1916 Charleston hurricane
Similar type of Hurricane to hit Asheville in 1916.
Damn you, Dick Cheney!
I was having this discussion earlier today, the first weather satellite went up in space sometime around the 1960s, prior to that for those hurricanes that never came near the mainland US, we didn’t know how many hurricanes formed during any one year.
The data shows no trend in increasing intensity overall nor in the number of major hurricanes or storms in general. The data can be seen here
https://tropical.atmos.colostate.edu/Realtime/index.php?arch&loc=global
Just note that the graphing script repeats the data on the horizontal axis.
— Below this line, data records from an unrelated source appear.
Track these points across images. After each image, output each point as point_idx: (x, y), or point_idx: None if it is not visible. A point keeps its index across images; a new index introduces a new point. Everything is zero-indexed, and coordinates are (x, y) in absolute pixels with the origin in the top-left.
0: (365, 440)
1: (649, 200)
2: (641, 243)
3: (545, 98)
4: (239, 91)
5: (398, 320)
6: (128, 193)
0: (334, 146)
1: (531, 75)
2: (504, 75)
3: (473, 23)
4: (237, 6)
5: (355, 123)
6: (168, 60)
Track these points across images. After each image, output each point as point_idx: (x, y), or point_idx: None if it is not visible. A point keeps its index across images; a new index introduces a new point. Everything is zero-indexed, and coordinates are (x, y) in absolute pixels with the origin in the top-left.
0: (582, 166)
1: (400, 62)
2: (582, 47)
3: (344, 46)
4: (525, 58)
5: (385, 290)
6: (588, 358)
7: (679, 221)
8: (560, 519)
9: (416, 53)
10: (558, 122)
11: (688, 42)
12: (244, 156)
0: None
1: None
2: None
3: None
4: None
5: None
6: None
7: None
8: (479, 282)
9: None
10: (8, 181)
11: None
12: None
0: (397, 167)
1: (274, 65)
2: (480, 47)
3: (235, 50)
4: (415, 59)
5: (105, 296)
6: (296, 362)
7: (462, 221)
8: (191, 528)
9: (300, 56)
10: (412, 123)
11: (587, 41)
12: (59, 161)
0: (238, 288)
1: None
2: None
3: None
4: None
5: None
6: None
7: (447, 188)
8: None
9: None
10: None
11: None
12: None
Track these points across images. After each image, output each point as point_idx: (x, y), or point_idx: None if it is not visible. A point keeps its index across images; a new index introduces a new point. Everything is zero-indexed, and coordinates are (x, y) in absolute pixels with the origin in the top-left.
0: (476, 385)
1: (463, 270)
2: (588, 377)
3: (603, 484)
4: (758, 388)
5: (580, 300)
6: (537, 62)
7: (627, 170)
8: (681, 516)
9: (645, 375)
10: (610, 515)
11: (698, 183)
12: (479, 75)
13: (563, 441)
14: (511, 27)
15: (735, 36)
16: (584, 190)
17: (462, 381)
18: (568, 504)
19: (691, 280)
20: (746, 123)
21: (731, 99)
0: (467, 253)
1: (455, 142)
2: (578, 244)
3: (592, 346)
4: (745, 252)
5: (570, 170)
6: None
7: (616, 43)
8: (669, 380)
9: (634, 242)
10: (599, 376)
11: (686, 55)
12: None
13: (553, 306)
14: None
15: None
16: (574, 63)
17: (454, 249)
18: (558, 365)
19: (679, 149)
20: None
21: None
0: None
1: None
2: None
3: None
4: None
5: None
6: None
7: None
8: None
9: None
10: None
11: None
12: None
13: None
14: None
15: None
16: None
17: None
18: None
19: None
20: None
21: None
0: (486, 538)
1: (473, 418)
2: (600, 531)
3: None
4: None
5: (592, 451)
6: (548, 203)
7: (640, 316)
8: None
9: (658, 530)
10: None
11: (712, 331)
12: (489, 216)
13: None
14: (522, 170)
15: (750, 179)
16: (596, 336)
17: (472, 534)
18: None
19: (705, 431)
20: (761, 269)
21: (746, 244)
I contacted Prof Klotzbach and they are working on the programming glitch.
I know one thing, So far this new one has made a U turn and is heading back towards the Mexican Yucatan. It has not headed towards Florida once yet since it started. I have been documenting it. They keep moving the “path” around a LOT to try and make it hit Florida but it is not working yet. Reality is we don’t know yet.
What about hurricanes in 1639? 1540? 1123?
We have NO IDEA what hurricanes were like or the impact or severity or frequency before we started measuring. How can anyone say things have never been more frequent and destructive?
We simply do not know.
Before what?
No, they are not.
This kind of nonsense could serve to not take dangerous conditions as seriously by engaging in hyperbole like this.
This is like that one storm a few years ago where they did headlines with “Category 6?” and the storm was a Category 1 when it made landfall.
No.
Hurricanes intensify mostly when they are over warm water, over 80F. The warmer the water, the more hurricane fuel.
This season was pratty quiet until Helene, so the Gulf waters never got stirred up and cooled off. Temperatures like this are hurricane rocket fuel. It happens.
Add to that favorable conditions aloft that favor the development of hurricanes, and this is what you get.
The Gulf coast has been spared MANY times over the decades. Statistically, it was bound to catch up to them some time.
And no, it’s not weather modification any more than it’s *climate change*.
If the answer were “yes”, would they have framed the headline as a question?
If you get away from fearmongering, the real science predicts that, if there is global warming, there shall be less hurricanes.
In Earth history (and there is science behind that!) every time it got warmer, the hurricanes abated.
The Earth warming in general affects mostly temperatures around poles and in the moderate belt.
Tropics climate does not change.
(see Venus, she is the ultimate green house, her temperatures are staggeringly huge, but the difference between equator and poles is practically nil)
So the temperature gradient between warm and colder zones gets lower. Hurricanes are triggered by this gradient.
That there is no decrease of hurricanes testify to the fact that there is hardly any warming!